───── QUOTED PASSAGE

Friday, August 15, 2008

Thou Shalt Not Tolerate Lisa

Horoscope: Feeling like a pencil? Because it's time to erase somebody from your life.

Normally, I would chalk that kind of foretelling up to a catty day at the astrologist's office, but with the arrival of my friend Lisa in town, I knew serendipity was in play.

ADAM: You're cutting Lisa out of your life?
ME: It's cold and unfeeling, I know.
ADAM: It's amazing! I'm doing it, too!
ME: So I'm not a bad person?
ADAM: Kevin, Lisa is impossible. She's self-centered, obnoxious, and pretentious.
ME: Aren't we all of those things too?
ADAM: Yeah, but we're funny too, so it all evens out.

Before you all start judging, I should probably give you some background on my friend Lisa.

I met her in high school, and we ended up going to the same college together. We've worked on shows together, we took most of the same classes together, and we've always lived within reasonable proximity of each other until she moved to Seattle upon graduating.

──────────
───── EXTRACTED RECORDS

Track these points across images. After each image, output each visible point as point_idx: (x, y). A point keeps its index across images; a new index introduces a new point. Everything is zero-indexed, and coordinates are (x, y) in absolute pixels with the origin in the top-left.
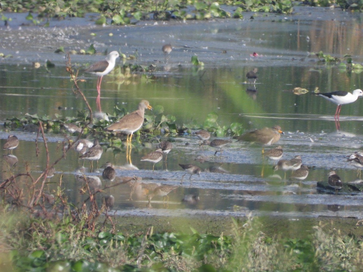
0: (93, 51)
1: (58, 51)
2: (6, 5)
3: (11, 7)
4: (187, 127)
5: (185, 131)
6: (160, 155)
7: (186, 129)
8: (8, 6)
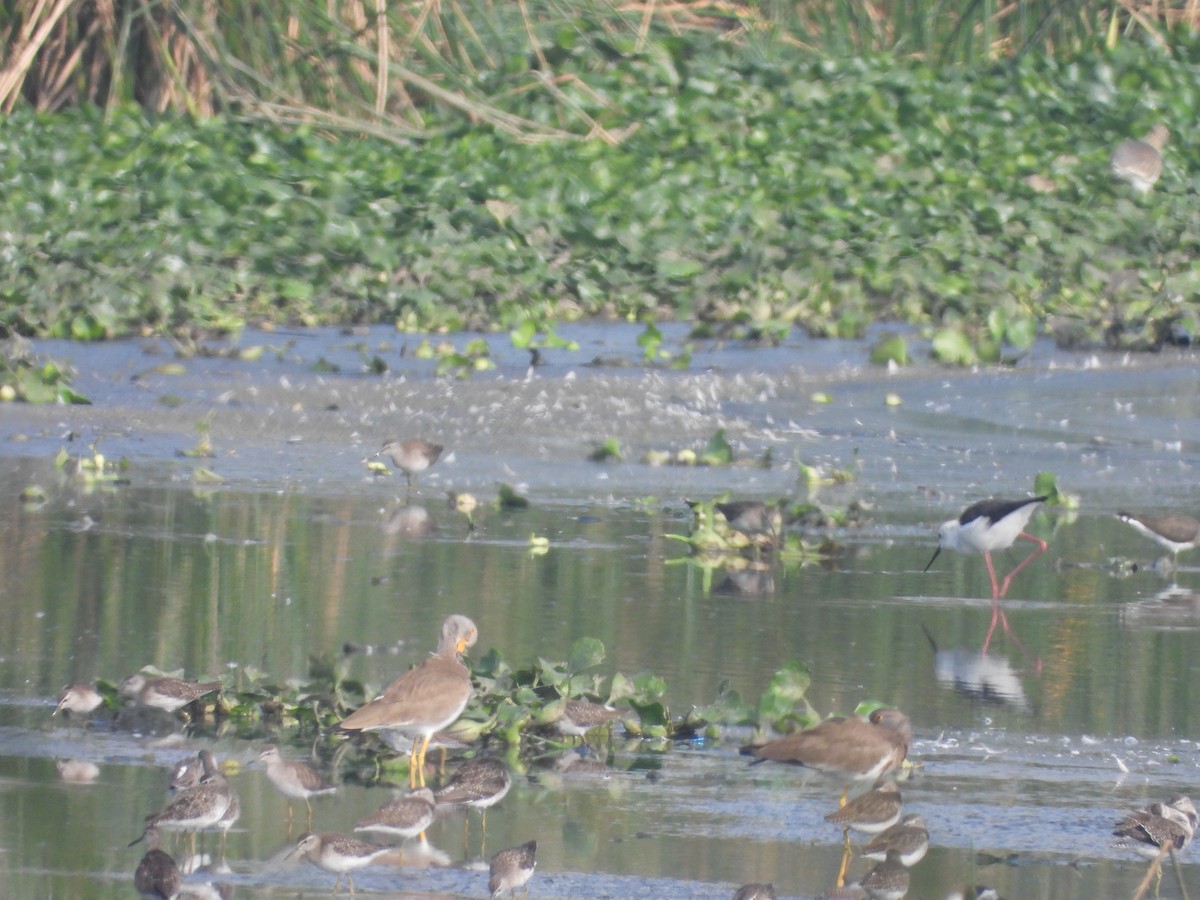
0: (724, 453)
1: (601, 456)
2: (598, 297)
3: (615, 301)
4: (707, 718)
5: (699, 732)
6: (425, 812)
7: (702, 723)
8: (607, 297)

──────────

WORK ORDER: According to the blog post, where did Lisa move after graduating? The rows aren't needed for this.

RESPONSE: Seattle.